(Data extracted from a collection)
+===+

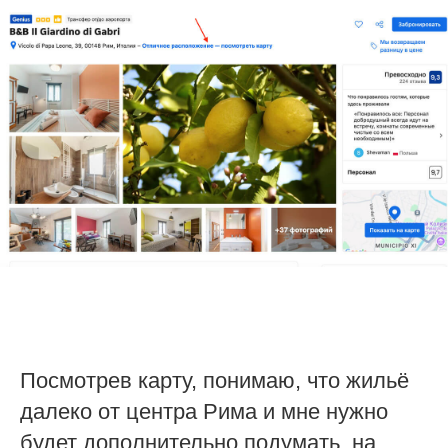
Посмотрев карту, понимаю, что жильё
далеко от центра Рима и мне нужно
будет дополнительно подумать, на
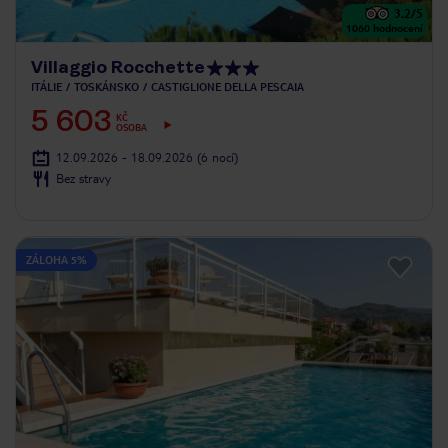
3.2
/5
1060
hodnocení
Villaggio Rocchette
ITÁLIE
TOSKÁNSKO
CASTIGLIONE DELLA PESCAIA
5 603
KČ
OSOBA
12.09.2026 - 18.09.2026
(6 nocí)
Bez stravy
ZÁLOHA 5%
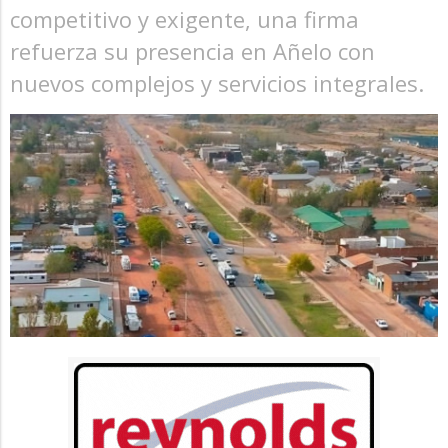
competitivo y exigente, una firma
refuerza su presencia en Añelo con
nuevos complejos y servicios integrales.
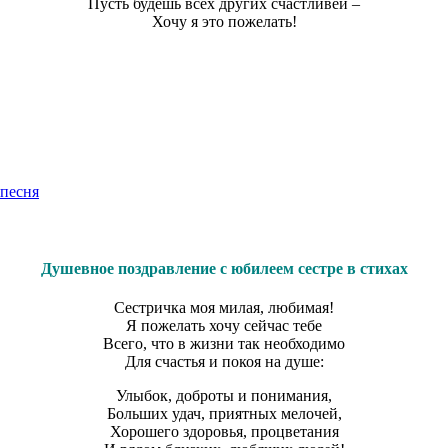
Пусть будешь всех других счастливей –
Хочу я это пожелать!
 песня
Душевное поздравление с юбилеем сестре в стихах
Сестричка моя милая, любимая!
Я пожелать хочу сейчас тебе
Всего, что в жизни так необходимо
Для счастья и покоя на душе:
Улыбок, доброты и понимания,
Больших удач, приятных мелочей,
Хорошего здоровья, процветания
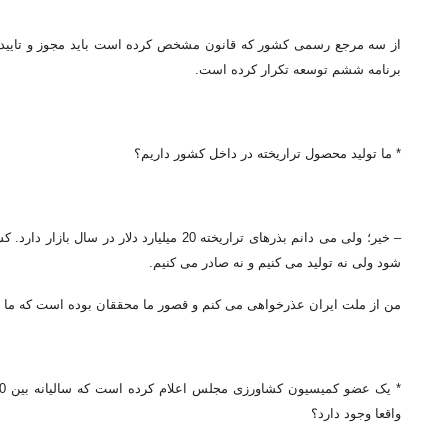
از سه مرجع رسمی کشور که قانون مشخص کرده است باید مجوز و تاییدیه 
برنامه ششم توسعه تکرار کرده است.
* ما تولید محصول تراریخته در داخل کشور داریم؟
– خیر؛ ولی می دانم بذرهای تراریخته 20 میلیار
شود ولی نه تولید می کنیم و نه صادر می کنیم.
من از ملت ایران عذرخواهی می کنم و قصور ما محققان بوده است که ما نتو
واقعا وجود دارد؟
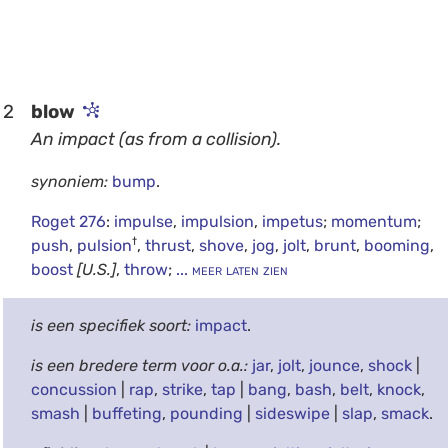
2
blow
An impact (as from a collision).
synoniem:
bump
.
Roget 276
:
impulse
,
impulsion
,
impetus
;
momentum
;
†
push
,
pulsion
,
thrust
,
shove
,
jog
,
jolt
,
brunt
,
booming
,
boost
[U.S.]
,
throw
;
... meer laten zien
is een specifiek soort:
impact
.
is een bredere term voor o.a.:
jar
,
jolt
,
jounce
,
shock
|
concussion
|
rap
,
strike
,
tap
|
bang
,
bash
,
belt
,
knock
,
smash
|
buffeting
,
pounding
|
sideswipe
|
slap
,
smack
.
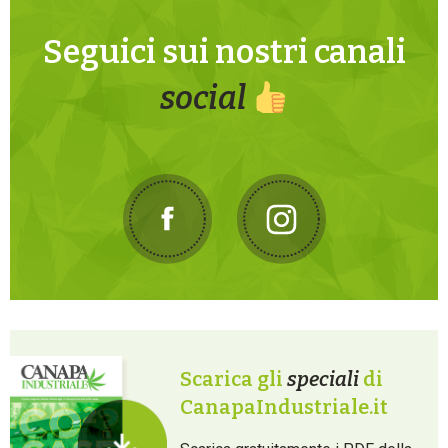
Seguici sui nostri canali
social
Scarica gli
speciali
di
CanapaIndustriale.it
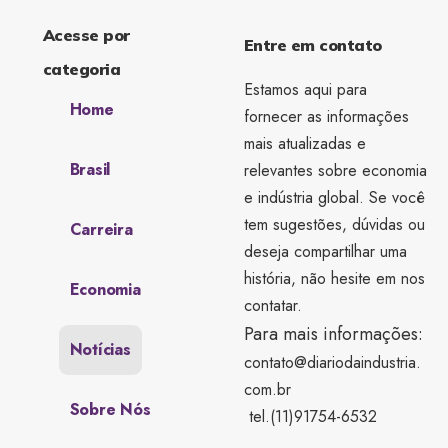
Acesse por
Entre em contato
categoria
Estamos aqui para
Home
fornecer as informações
mais atualizadas e
Brasil
relevantes sobre economia
e indústria global. Se você
tem sugestões, dúvidas ou
Carreira
deseja compartilhar uma
história, não hesite em nos
Economia
contatar.
Para mais informações:
Notícias
contato@diariodaindustria.
com.br
Sobre Nós
tel.(11)91754-6532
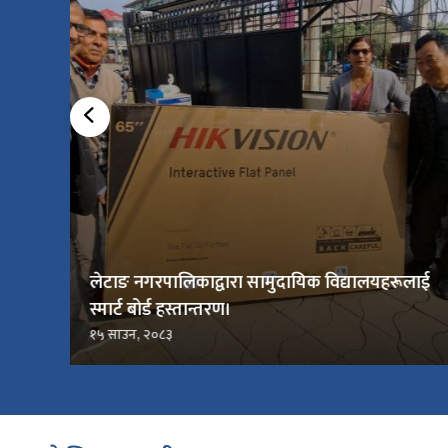
लेटाङ नगरपालिकाद्वारा सामुदायिक विद्यालयहरूलाई
स्मार्ट बोर्ड हस्तान्तरण।
१५ साउन, २०८३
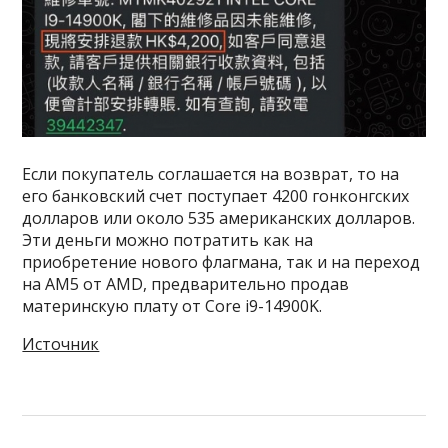
Если покупатель соглашается на возврат, то на
его банковский счет поступает 4200 гонконгских
долларов или около 535 американских долларов.
Эти деньги можно потратить как на
приобретение нового флагмана, так и на переход
на AM5 от AMD, предварительно продав
материнскую плату от Core i9-14900K.
Источник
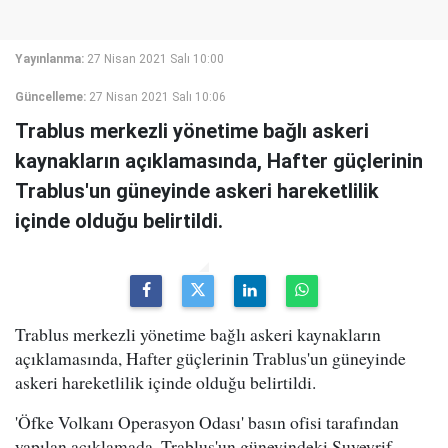
Yayınlanma:
27 Nisan 2021 Salı 10:00
Güncelleme:
27 Nisan 2021 Salı 10:06
Trablus merkezli yönetime bağlı askeri
kaynakların açıklamasında, Hafter güçlerinin
Trablus'un güneyinde askeri hareketlilik
içinde olduğu belirtildi.
Trablus merkezli yönetime bağlı askeri kaynakların
açıklamasında, Hafter güçlerinin Trablus'un güneyinde
askeri hareketlilik içinde olduğu belirtildi.
'Öfke Volkanı Operasyon Odası' basın ofisi tarafından
yapılan açıklamada, Trablus'un güneyindeki Şuveyrif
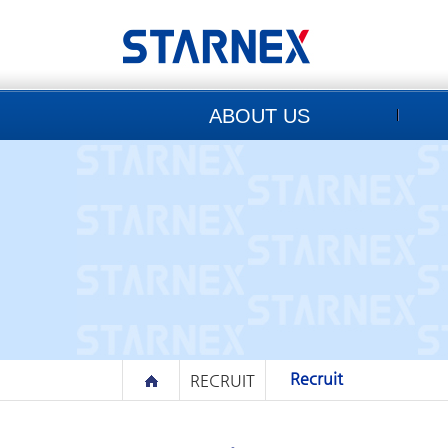
ABOUT US
Recruit
RECRUIT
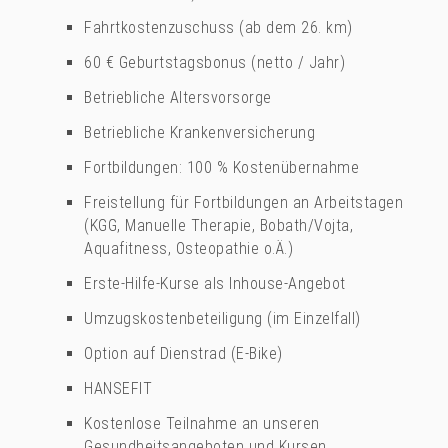
Fahrtkostenzuschuss (ab dem 26. km)
60 € Geburtstagsbonus (netto / Jahr)
Betriebliche Altersvorsorge
Betriebliche Krankenversicherung
Fortbildungen: 100 % Kostenübernahme
Freistellung für Fortbildungen an Arbeitstagen
(KGG, Manuelle Therapie, Bobath/Vojta,
Aquafitness, Osteopathie o.Ä.)
Erste-Hilfe-Kurse als Inhouse-Angebot
Umzugskostenbeteiligung (im Einzelfall)
Option auf Dienstrad (E-Bike)
HANSEFIT
Kostenlose Teilnahme an unseren
Gesundheitsangeboten und Kursen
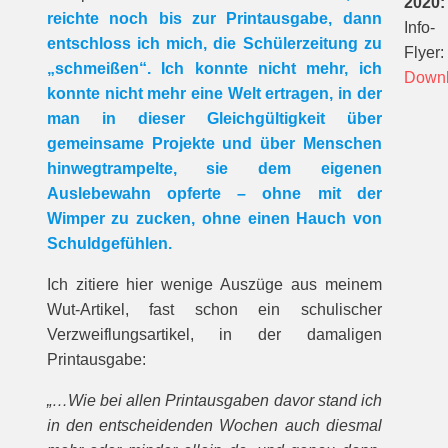
2020:
reichte noch bis zur Printausgabe, dann
Info-
entschloss ich mich, die Schülerzeitung zu
Flyer:
„schmeißen“. Ich konnte nicht mehr, ich
Down
konnte nicht mehr eine Welt ertragen, in der
man in dieser Gleichgültigkeit über
gemeinsame Projekte und über Menschen
hinwegtrampelte, sie dem eigenen
Auslebewahn opferte – ohne mit der
Wimper zu zucken, ohne einen Hauch von
Schuldgefühlen.
Ich zitiere hier wenige Auszüge aus meinem
Wut-Artikel, fast schon ein schulischer
Verzweiflungsartikel, in der damaligen
Printausgabe:
„…Wie bei allen Printausgaben da­vor stand ich
in den entscheiden­den Wochen auch diesmal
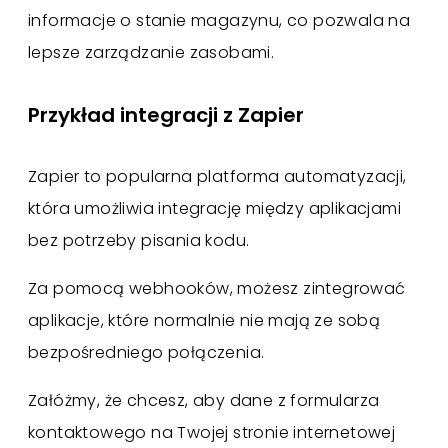
informacje o stanie magazynu, co pozwala na
lepsze zarządzanie zasobami.
Przykład integracji z Zapier
Zapier to popularna platforma automatyzacji,
która umożliwia integrację między aplikacjami
bez potrzeby pisania kodu.
Za pomocą webhooków, możesz zintegrować
aplikacje, które normalnie nie mają ze sobą
bezpośredniego połączenia.
Załóżmy, że chcesz, aby dane z formularza
kontaktowego na Twojej stronie internetowej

+===+

◆ Assignment ◆
Please give the records again word for word, omitting all images.

◆ Answer section ◆
Посмотрев карту, понимаю, что жильё
далеко от центра Рима и мне нужно
будет дополнительно подумать, на
3.2
/5
1060
hodnocení
Villaggio Rocchette
ITÁLIE
TOSKÁNSKO
CASTIGLIONE DELLA PESCAIA
5 603
KČ
OSOBA
12.09.2026 - 18.09.2026
(6 nocí)
Bez stravy
ZÁLOHA 5%
competitivo y exigente, una firma
refuerza su presencia en Añelo con
nuevos complejos y servicios integrales.
Пусть будешь всех других счастливей –
Хочу я это пожелать!
 песня
Душевное поздравление с юбилеем сестре в стихах
Сестричка моя милая, любимая!
Я пожелать хочу сейчас тебе
Всего, что в жизни так необходимо
Для счастья и покоя на душе:
Улыбок, доброты и понимания,
Больших удач, приятных мелочей,
Хорошего здоровья, процветания
از سه مرجع رسمی کشور که قانون مشخص کرده است باید مجوز و تاییدیه 
برنامه ششم توسعه تکرار کرده است.
* ما تولید محصول تراریخته در داخل کشور داریم؟
– خیر؛ ولی می دانم بذرهای تراریخته 20 میلیار
شود ولی نه تولید می کنیم و نه صادر می کنیم.
من از ملت ایران عذرخواهی می کنم و قصور ما محققان بوده است که ما نتو
واقعا وجود دارد؟
2
blow
An impact (as from a collision).
synoniem:
bump
.
Roget 276
:
impulse
,
impulsion
,
impetus
;
momentum
;
†
push
,
pulsion
,
thrust
,
shove
,
jog
,
jolt
,
brunt
,
booming
,
boost
[U.S.]
,
throw
;
... meer laten zien
is een specifiek soort:
impact
.
is een bredere term voor o.a.:
jar
,
jolt
,
jounce
,
shock
|
concussion
|
rap
,
strike
,
tap
|
bang
,
bash
,
belt
,
knock
,
smash
|
buffeting
,
pounding
|
sideswipe
|
slap
,
smack
.
Seguici sui nostri canali
social
Scarica gli
speciali
di
CanapaIndustriale.it
Acesse por
Entre em contato
categoria
Estamos aqui para
Home
fornecer as informações
mais atualizadas e
Brasil
relevantes sobre economia
e indústria global. Se você
tem sugestões, dúvidas ou
Carreira
deseja compartilhar uma
história, não hesite em nos
Economia
contatar.
Para mais informações:
Notícias
contato@diariodaindustria.
com.br
Sobre Nós
tel.(11)91754-6532
लेटाङ नगरपालिकाद्वारा सामुदायिक विद्यालयहरूलाई
स्मार्ट बोर्ड हस्तान्तरण।
१५ साउन, २०८३
Если покупатель соглашается на возврат, то на
его банковский счет поступает 4200 гонконгских
долларов или около 535 американских долларов.
Эти деньги можно потратить как на
приобретение нового флагмана, так и на переход
на AM5 от AMD, предварительно продав
материнскую плату от Core i9-14900K.
Источник
Yayınlanma:
27 Nisan 2021 Salı 10:00
Güncelleme:
27 Nisan 2021 Salı 10:06
Trablus merkezli yönetime bağlı askeri
kaynakların açıklamasında, Hafter güçlerinin
Trablus'un güneyinde askeri hareketlilik
içinde olduğu belirtildi.
Trablus merkezli yönetime bağlı askeri kaynakların
açıklamasında, Hafter güçlerinin Trablus'un güneyinde
askeri hareketlilik içinde olduğu belirtildi.
'Öfke Volkanı Operasyon Odası' basın ofisi tarafından
yapılan açıklamada, Trablus'un güneyindeki Şuveyrif
ABOUT US
Recruit
RECRUIT
Fahrtkostenzuschuss (ab dem 26. km)
60 € Geburtstagsbonus (netto / Jahr)
Betriebliche Altersvorsorge
Betriebliche Krankenversicherung
Fortbildungen: 100 % Kostenübernahme
Freistellung für Fortbildungen an Arbeitstagen
(KGG, Manuelle Therapie, Bobath/Vojta,
Aquafitness, Osteopathie o.Ä.)
Erste-Hilfe-Kurse als Inhouse-Angebot
Umzugskostenbeteiligung (im Einzelfall)
Option auf Dienstrad (E-Bike)
HANSEFIT
Kostenlose Teilnahme an unseren
Gesundheitsangeboten und Kursen
2020:
reichte noch bis zur Printausgabe, dann
Info-
entschloss ich mich, die Schülerzeitung zu
Flyer:
„schmeißen“. Ich konnte nicht mehr, ich
Down
konnte nicht mehr eine Welt ertragen, in der
man in dieser Gleichgültigkeit über
gemeinsame Projekte und über Menschen
hinwegtrampelte, sie dem eigenen
Auslebewahn opferte – ohne mit der
Wimper zu zucken, ohne einen Hauch von
Schuldgefühlen.
Ich zitiere hier wenige Auszüge aus meinem
Wut-Artikel, fast schon ein schulischer
Verzweiflungsartikel, in der damaligen
Printausgabe:
„…Wie bei allen Printausgaben da­vor stand ich
in den entscheiden­den Wochen auch diesmal
informacje o stanie magazynu, co pozwala na
lepsze zarządzanie zasobami.
Przykład integracji z Zapier
Zapier to popularna platforma automatyzacji,
która umożliwia integrację między aplikacjami
bez potrzeby pisania kodu.
Za pomocą webhooków, możesz zintegrować
aplikacje, które normalnie nie mają ze sobą
bezpośredniego połączenia.
Załóżmy, że chcesz, aby dane z formularza
kontaktowego na Twojej stronie internetowej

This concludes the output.